Brooklyn Leep, Project Manager with the Kentucky Office of Workforce, Community Development and Research, was the featured speaker at the chamber’s monthly membership luncheon, held at the Corbin Center.
Her office is part of the Kentucky Cabinet for Economic Development.
“Being considered a certified Work Ready community is definitely a marketing tool we use for communities when we talk to potential businesses,” Leep said. “It’s something we talk about with companies who contact our cabinet.”
The Work Ready Communities program was started about eight years ago under former Kentucky governor Steve Beshear. It was created to help address deficits in many of the state’s communities in the number of “work ready” employees — people who possessed the skills that companies eyeing the state as a potential site for location or expansion would desire.
Many Kentucky counties had abnormally high jobless rates when the program started.
Leep said that, right now, Kentucky still lags behind the national average. Nationwide unemployment states at just 3.7 percent.
In the state, the jobless rate is about 4.5 percent.
But it is closing the gap. Overall, the state unemployment rate has steadily dropped.
Currently, 67 percent of Kentucky counties have jobless rates below 5 percent, and 44 percent have jobless rates below 4 percent.

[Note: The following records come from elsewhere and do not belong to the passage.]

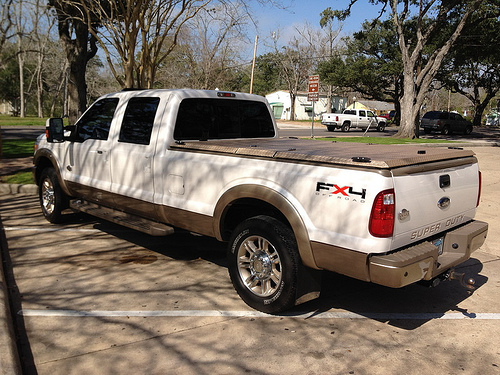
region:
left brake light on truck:
[367, 185, 397, 248]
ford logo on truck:
[433, 192, 459, 214]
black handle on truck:
[437, 172, 462, 192]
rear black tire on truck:
[223, 206, 299, 318]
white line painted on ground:
[18, 300, 268, 331]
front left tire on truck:
[34, 165, 67, 237]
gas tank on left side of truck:
[166, 169, 189, 198]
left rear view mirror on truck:
[44, 111, 71, 148]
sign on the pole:
[307, 70, 326, 104]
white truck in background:
[322, 101, 390, 131]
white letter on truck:
[422, 225, 429, 237]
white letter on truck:
[428, 223, 435, 234]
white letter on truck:
[433, 222, 443, 235]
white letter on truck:
[444, 216, 450, 226]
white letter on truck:
[449, 215, 456, 228]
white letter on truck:
[455, 213, 460, 225]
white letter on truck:
[457, 212, 467, 224]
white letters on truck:
[411, 211, 465, 241]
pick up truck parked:
[13, 62, 473, 322]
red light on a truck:
[372, 183, 399, 238]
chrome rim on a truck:
[232, 232, 283, 297]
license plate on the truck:
[424, 233, 459, 267]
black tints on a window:
[111, 92, 173, 157]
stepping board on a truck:
[61, 189, 177, 251]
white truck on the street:
[328, 98, 388, 135]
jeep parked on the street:
[412, 100, 473, 145]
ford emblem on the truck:
[434, 196, 457, 213]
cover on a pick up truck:
[174, 123, 479, 185]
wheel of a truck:
[220, 218, 310, 318]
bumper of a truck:
[383, 213, 499, 291]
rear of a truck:
[385, 138, 487, 234]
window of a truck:
[118, 82, 163, 147]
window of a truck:
[168, 83, 277, 142]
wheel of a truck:
[28, 163, 65, 224]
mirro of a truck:
[42, 106, 74, 151]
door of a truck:
[73, 108, 115, 185]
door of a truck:
[112, 128, 160, 215]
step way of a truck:
[68, 182, 174, 240]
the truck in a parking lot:
[32, 88, 488, 313]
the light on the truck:
[368, 188, 395, 238]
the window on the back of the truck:
[172, 98, 275, 139]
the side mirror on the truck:
[45, 117, 77, 142]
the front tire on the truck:
[37, 167, 70, 222]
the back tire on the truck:
[227, 213, 309, 314]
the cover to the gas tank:
[167, 173, 184, 194]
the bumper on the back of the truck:
[367, 219, 488, 289]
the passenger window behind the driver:
[118, 96, 160, 146]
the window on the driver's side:
[69, 97, 119, 140]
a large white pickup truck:
[26, 78, 491, 316]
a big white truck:
[28, 84, 493, 315]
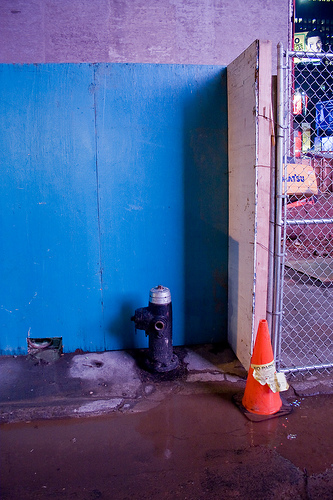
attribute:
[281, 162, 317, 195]
construction vehicle — yellow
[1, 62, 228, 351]
blue wall — bright blue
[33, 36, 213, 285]
wall — blue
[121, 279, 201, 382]
hydrant — blue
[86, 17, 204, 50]
wall — blue, gray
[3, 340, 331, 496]
floor — wet, brown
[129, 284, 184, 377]
fire hydrant — navy blue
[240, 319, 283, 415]
safety cone — orange, plastic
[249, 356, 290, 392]
paper — torn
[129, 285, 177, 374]
hydrant — navy blue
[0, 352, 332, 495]
cement pavement — wet, brown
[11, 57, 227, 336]
wall — blue, gray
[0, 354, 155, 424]
puddle — dirty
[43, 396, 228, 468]
pavement — wet, brown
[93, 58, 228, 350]
plywood — blue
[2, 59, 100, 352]
plywood — blue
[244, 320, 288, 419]
cone — orange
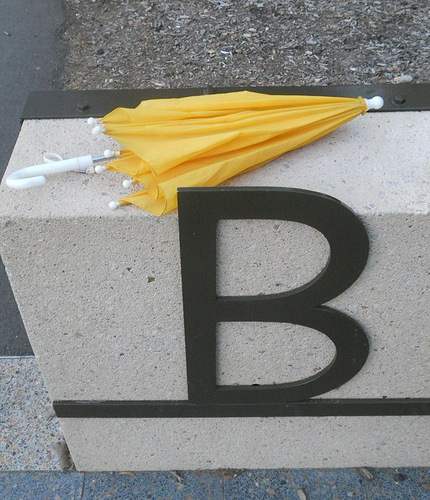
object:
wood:
[169, 468, 197, 482]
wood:
[213, 47, 230, 55]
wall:
[0, 213, 430, 470]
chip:
[370, 64, 388, 76]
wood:
[114, 471, 137, 477]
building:
[0, 83, 430, 471]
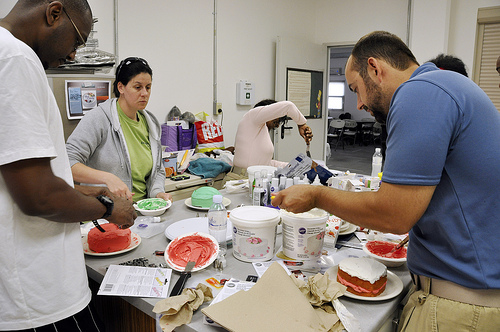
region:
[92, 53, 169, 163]
this is a lady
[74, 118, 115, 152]
this is a jacket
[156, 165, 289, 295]
the table is full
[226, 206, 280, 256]
this is a container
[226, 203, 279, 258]
the container is white in color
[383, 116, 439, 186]
this is the hand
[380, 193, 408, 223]
the man is light skinned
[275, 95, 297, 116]
the elbow is bent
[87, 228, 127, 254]
this is a cake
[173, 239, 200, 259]
the cream is red in color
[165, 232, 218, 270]
A plate with frosting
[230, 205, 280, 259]
A white bucket of frosting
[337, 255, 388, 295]
A white frosted cake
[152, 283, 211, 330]
A tan colored napkin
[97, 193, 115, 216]
A watch being worn on a wrist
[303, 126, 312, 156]
A knife used for decorating cakes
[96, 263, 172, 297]
A white piece of paper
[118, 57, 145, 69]
Glasses worn on a lady's head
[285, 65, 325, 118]
A bulletin board on a wall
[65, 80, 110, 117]
A small poster hanging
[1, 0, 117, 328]
man in a white shirt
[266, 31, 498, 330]
man in a blue shirt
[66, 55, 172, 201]
woman in a gray jacket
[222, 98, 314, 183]
woman in a pink shirt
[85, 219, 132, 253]
cake with pink icing on it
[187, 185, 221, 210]
cake with green icing on it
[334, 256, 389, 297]
cake with white icing on top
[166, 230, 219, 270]
bowl with pink icing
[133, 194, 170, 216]
bowl with green icing in it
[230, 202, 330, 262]
buckets of icing in them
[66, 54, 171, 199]
A woman wearing green and gray.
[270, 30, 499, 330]
A man in a blue shirt.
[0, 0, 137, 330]
A man wearing a white shirt.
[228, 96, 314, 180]
A woman wearing a pink shirt.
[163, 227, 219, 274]
A bowl of frosting.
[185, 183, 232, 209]
A green frosted cake.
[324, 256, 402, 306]
A white and red cake.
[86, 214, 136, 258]
A red frosted cake.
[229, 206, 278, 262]
A bucket of cake frosting.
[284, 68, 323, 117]
A bulletin board on a wall.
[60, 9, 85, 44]
The ear handles of glasses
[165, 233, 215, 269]
Cake frosting on a plate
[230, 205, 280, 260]
A bucket of frosting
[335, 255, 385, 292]
A cake with frosting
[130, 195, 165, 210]
A bowl with green frosting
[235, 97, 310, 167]
A woman putting frosting on a cake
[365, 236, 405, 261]
A bowl of red frosting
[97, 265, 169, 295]
A piece of paper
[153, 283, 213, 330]
A tan napkin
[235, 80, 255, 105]
A box with green on it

She said the program is helping to measurably reduce the number of Kentuckians who are out of work. It does so by setting benchmarks for counties that apply to gain the certification of “Work Ready.” Nearly every Kentucky County is either certified, or in the process of trying to become certified.
“It is a process … that’s the idea behind this,” Leep said.
Communities are required to meet certain benchmarks in areas like high school graduation rates, Internet availability, engagement of transition populations (like returning military veterans or released inmates), community commitment, etc.
Leep said Whitley and Knox County both have until next August to try to meet the benchmarks. If they cannot, they can file requests for three-year extensions to keep “Work Ready in-progress” status.
Bruce Carpenter, Executive Director of the Southern Kentucky Chamber of Commerce, said he is committed to trying to meet all the qualifications without the necessity of an extension.
Leep was asked a couple of questions, following her speech, about how communities go about the application process.
Following her presentation, new members of the chamber were presented with official membership plaques.